* AIM OF THE TASK
Below are records to be output exactly, every one of them.

* DATASET EXTRACT
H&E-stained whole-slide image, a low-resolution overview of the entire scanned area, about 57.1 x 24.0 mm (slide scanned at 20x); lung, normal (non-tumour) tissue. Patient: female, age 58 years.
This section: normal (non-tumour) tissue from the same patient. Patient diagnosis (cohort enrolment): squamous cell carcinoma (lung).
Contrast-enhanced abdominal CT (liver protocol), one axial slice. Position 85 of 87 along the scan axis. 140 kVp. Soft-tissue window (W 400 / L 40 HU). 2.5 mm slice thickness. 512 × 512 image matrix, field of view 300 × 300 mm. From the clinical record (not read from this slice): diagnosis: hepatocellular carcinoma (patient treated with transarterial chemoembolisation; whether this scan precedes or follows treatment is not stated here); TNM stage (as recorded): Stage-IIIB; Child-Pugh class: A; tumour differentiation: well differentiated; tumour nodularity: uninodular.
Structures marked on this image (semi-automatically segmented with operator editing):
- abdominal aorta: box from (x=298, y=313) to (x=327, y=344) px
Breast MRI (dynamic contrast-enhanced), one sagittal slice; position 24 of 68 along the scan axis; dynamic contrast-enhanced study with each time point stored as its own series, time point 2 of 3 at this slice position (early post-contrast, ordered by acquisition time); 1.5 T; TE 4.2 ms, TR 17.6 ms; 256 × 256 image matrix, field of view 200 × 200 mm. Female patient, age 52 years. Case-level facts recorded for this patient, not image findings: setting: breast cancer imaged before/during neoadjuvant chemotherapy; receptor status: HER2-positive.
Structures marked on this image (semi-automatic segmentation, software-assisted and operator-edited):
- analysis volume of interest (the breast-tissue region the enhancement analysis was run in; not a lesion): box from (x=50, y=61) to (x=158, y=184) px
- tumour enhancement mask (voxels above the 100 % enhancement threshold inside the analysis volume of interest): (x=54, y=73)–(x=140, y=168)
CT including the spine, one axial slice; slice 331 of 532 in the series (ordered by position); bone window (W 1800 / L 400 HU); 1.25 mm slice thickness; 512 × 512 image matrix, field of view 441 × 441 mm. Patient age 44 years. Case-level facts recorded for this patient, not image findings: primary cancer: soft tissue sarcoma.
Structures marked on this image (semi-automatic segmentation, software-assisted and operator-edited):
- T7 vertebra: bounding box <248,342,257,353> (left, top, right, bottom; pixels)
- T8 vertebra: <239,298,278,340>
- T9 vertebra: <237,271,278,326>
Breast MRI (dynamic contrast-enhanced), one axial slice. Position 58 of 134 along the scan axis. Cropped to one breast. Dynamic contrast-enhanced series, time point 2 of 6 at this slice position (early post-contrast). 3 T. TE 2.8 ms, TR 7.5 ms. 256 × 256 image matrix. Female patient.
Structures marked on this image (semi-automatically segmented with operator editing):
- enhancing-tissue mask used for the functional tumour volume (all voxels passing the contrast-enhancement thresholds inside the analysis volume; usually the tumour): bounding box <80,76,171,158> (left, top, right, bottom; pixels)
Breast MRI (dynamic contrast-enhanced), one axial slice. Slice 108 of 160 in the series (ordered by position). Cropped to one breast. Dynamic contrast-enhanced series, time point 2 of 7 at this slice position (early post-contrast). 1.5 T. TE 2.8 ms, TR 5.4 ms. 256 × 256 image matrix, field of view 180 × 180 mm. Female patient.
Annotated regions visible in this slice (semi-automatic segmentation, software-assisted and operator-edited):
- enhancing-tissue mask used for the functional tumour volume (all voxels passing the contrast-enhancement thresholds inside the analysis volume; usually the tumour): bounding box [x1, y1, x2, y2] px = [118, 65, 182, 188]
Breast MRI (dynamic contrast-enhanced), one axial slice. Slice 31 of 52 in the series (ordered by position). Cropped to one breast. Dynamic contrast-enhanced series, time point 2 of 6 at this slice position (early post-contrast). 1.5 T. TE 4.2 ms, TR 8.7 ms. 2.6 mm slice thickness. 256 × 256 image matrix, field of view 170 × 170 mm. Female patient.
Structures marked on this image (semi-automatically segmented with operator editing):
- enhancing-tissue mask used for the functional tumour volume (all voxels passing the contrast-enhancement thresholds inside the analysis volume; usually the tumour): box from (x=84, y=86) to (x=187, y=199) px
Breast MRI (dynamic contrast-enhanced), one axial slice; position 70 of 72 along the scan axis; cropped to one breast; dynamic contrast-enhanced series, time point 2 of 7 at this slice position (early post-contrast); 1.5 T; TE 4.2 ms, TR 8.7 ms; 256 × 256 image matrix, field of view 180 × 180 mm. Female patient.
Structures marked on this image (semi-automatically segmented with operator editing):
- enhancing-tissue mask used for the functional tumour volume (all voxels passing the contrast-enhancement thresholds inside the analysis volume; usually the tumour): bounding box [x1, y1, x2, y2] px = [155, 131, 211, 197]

* EXERCISE RESPONSE
H&E-stained whole-slide image, a low-resolution overview of the entire scanned area, about 57.1 x 24.0 mm (slide scanned at 20x); lung, normal (non-tumour) tissue. Patient: female, age 58 years.
This section: normal (non-tumour) tissue from the same patient. Patient diagnosis (cohort enrolment): squamous cell carcinoma (lung).
Contrast-enhanced abdominal CT (liver protocol), one axial slice. Position 85 of 87 along the scan axis. 140 kVp. Soft-tissue window (W 400 / L 40 HU). 2.5 mm slice thickness. 512 × 512 image matrix, field of view 300 × 300 mm. From the clinical record (not read from this slice): diagnosis: hepatocellular carcinoma (patient treated with transarterial chemoembolisation; whether this scan precedes or follows treatment is not stated here); TNM stage (as recorded): Stage-IIIB; Child-Pugh class: A; tumour differentiation: well differentiated; tumour nodularity: uninodular.
Structures marked on this image (semi-automatically segmented with operator editing):
- abdominal aorta: box from (x=298, y=313) to (x=327, y=344) px
Breast MRI (dynamic contrast-enhanced), one sagittal slice; position 24 of 68 along the scan axis; dynamic contrast-enhanced study with each time point stored as its own series, time point 2 of 3 at this slice position (early post-contrast, ordered by acquisition time); 1.5 T; TE 4.2 ms, TR 17.6 ms; 256 × 256 image matrix, field of view 200 × 200 mm. Female patient, age 52 years. Case-level facts recorded for this patient, not image findings: setting: breast cancer imaged before/during neoadjuvant chemotherapy; receptor status: HER2-positive.
Structures marked on this image (semi-automatic segmentation, software-assisted and operator-edited):
- analysis volume of interest (the breast-tissue region the enhancement analysis was run in; not a lesion): box from (x=50, y=61) to (x=158, y=184) px
- tumour enhancement mask (voxels above the 100 % enhancement threshold inside the analysis volume of interest): (x=54, y=73)–(x=140, y=168)
CT including the spine, one axial slice; slice 331 of 532 in the series (ordered by position); bone window (W 1800 / L 400 HU); 1.25 mm slice thickness; 512 × 512 image matrix, field of view 441 × 441 mm. Patient age 44 years. Case-level facts recorded for this patient, not image findings: primary cancer: soft tissue sarcoma.
Structures marked on this image (semi-automatic segmentation, software-assisted and operator-edited):
- T7 vertebra: bounding box <248,342,257,353> (left, top, right, bottom; pixels)
- T8 vertebra: <239,298,278,340>
- T9 vertebra: <237,271,278,326>
Breast MRI (dynamic contrast-enhanced), one axial slice. Position 58 of 134 along the scan axis. Cropped to one breast. Dynamic contrast-enhanced series, time point 2 of 6 at this slice position (early post-contrast). 3 T. TE 2.8 ms, TR 7.5 ms. 256 × 256 image matrix. Female patient.
Structures marked on this image (semi-automatically segmented with operator editing):
- enhancing-tissue mask used for the functional tumour volume (all voxels passing the contrast-enhancement thresholds inside the analysis volume; usually the tumour): bounding box <80,76,171,158> (left, top, right, bottom; pixels)
Breast MRI (dynamic contrast-enhanced), one axial slice. Slice 108 of 160 in the series (ordered by position). Cropped to one breast. Dynamic contrast-enhanced series, time point 2 of 7 at this slice position (early post-contrast). 1.5 T. TE 2.8 ms, TR 5.4 ms. 256 × 256 image matrix, field of view 180 × 180 mm. Female patient.
Annotated regions visible in this slice (semi-automatic segmentation, software-assisted and operator-edited):
- enhancing-tissue mask used for the functional tumour volume (all voxels passing the contrast-enhancement thresholds inside the analysis volume; usually the tumour): bounding box [x1, y1, x2, y2] px = [118, 65, 182, 188]
Breast MRI (dynamic contrast-enhanced), one axial slice. Slice 31 of 52 in the series (ordered by position). Cropped to one breast. Dynamic contrast-enhanced series, time point 2 of 6 at this slice position (early post-contrast). 1.5 T. TE 4.2 ms, TR 8.7 ms. 2.6 mm slice thickness. 256 × 256 image matrix, field of view 170 × 170 mm. Female patient.
Structures marked on this image (semi-automatically segmented with operator editing):
- enhancing-tissue mask used for the functional tumour volume (all voxels passing the contrast-enhancement thresholds inside the analysis volume; usually the tumour): box from (x=84, y=86) to (x=187, y=199) px
Breast MRI (dynamic contrast-enhanced), one axial slice; position 70 of 72 along the scan axis; cropped to one breast; dynamic contrast-enhanced series, time point 2 of 7 at this slice position (early post-contrast); 1.5 T; TE 4.2 ms, TR 8.7 ms; 256 × 256 image matrix, field of view 180 × 180 mm. Female patient.
Structures marked on this image (semi-automatically segmented with operator editing):
- enhancing-tissue mask used for the functional tumour volume (all voxels passing the contrast-enhancement thresholds inside the analysis volume; usually the tumour): bounding box [x1, y1, x2, y2] px = [155, 131, 211, 197]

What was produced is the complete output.